Segundo Emerson Luiz de Castro, que é presidente da Comissão de Educação Jurídica da OAB (Ordem dos Advogados do Brasil) em Minas Gerais, o ensino jurídico entrou de vez no digital.
O ambiente que mais se aproveita dessa ruptura é o de práticas jurídicas institucionais. Castro explica que o núcleo de prática jurídica é uma peça importante principalmente em situações reais ou simuladas – onde o aluno é desafiado a validar e conferir o desenvolvimento das habilidades e competências previstas no projeto pedagógico do curso. Era o tipo de coisa que, antes da pandemia, se fazia apenas de forma presencial.

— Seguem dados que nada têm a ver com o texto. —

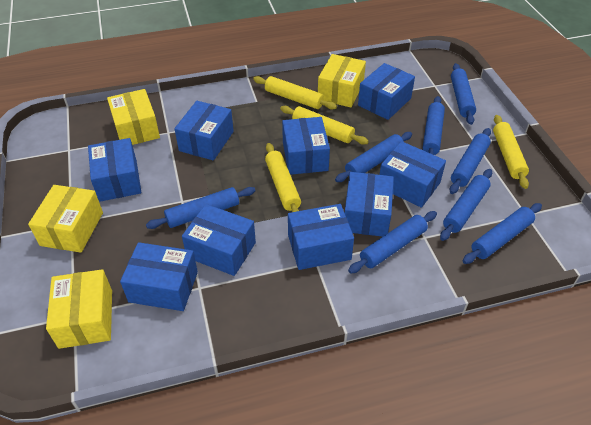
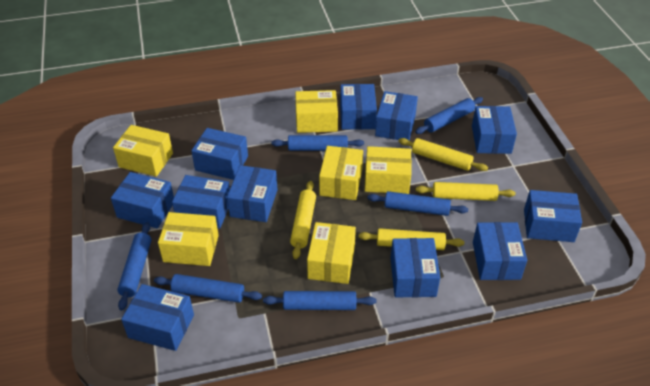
blue box: [88,138,141,202] [120,242,198,311] [174,101,234,161] [182,204,256,276] [282,117,330,175] [288,204,354,270] [345,172,394,237] [358,63,415,120] [379,141,446,208] = 9 -> [111,172,174,228] [121,284,194,351] [172,175,230,229] [191,128,248,180] [227,165,277,222] [340,84,377,130] [375,91,418,140] [391,238,440,297] [472,106,517,154] [473,222,527,280] [524,190,582,242] = 11
blue rolling pin: [146,187,256,229] [335,132,412,182] [348,211,437,273] [423,96,445,155] [440,169,492,241] [449,128,491,194] [451,63,476,125] [463,203,542,264] = 8 -> [117,222,151,311] [154,274,262,303] [263,291,377,310] [272,135,364,151] [367,191,468,216] [415,97,483,134] = 6
yellow box: [28,185,103,253] [46,269,112,349] [107,89,160,145] [318,54,366,107] = 4 -> [113,125,173,177] [158,212,219,266] [295,90,338,133] [307,222,356,284] [319,146,363,200] [365,146,412,194] = 6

“A presencialidade é importante, mas só em alguns momentos”, diz Castro. E acrescenta: “A própria prática jurídica atual nos escritórios foi virtualizada. Audiências, processos judiciais e até as reuniões com clientes são virtuais. Então, a pandemia trouxe um novo cenário tecnológico ao Direito e à educação”.
De certa maneira, essa transformação abre um novo leque de atuação para o profissional de Direito, que pode se alinhar a outros profissionais de tecnologia, criar soluções inovadoras ou mesmo dar a escala aos atuais serviços. “E tudo isso graças às lawtechs”, afirma Castro, da OAB.